I am trying to solve exercise 1.9 in these notes, where we are asked to prove that $\mathcal{R} := \{ (x,g \cdot x) : x \in X, g \in G\}$ is a countable, probability measure preserving (p.m.p) equivalence relation whenever $G$ is a countable group acting on the standard probability space $(X, \mu)$ in a way that is p.m.p.
Clearly it is a countable equivalence relation, but I am having trouble verifying that $\mathcal{R}$ is a Borel subset of $X \times X$ (I tried showing that it is the preimage of a Borel set under a Borel map with no success) and that it satisfies the following property: any partial isomorphism $\theta : A \to B$ belonging to the full groupoid $[[\mathcal{R}]]$ of $\mathcal{R}$ is measure preserving (no ideas for this one).

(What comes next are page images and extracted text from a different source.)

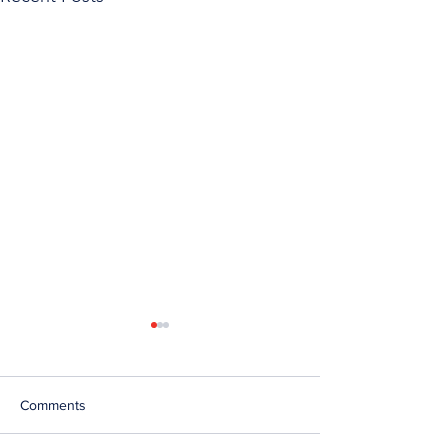
Comments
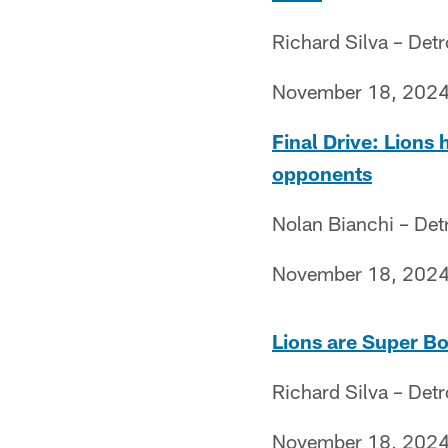
Richard Silva – Det
November 18, 202
Final Drive: Lions
opponents
Nolan Bianchi – Det
November 18, 202
Lions are Super Bow
Richard Silva – Det
November 18, 202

EDIT: Okay. I think it's pretty easy to see why $\mathcal{R}$ is a Borel subset of $X \times X$. Indeed, given $g \in G$, $g$ is a Borel isomorphism of $X$ so, in particular, its graph $graph(g)$ is a Borel set. But it's pretty clear that $\mathcal{R} = \bigcup_{g \in G} graph(g)$ which is a countable union of Borel sets so it must be Borel itself, although I am not entirely sure yet why $graph(g)$ is also Borel...So, that knocks out the first part.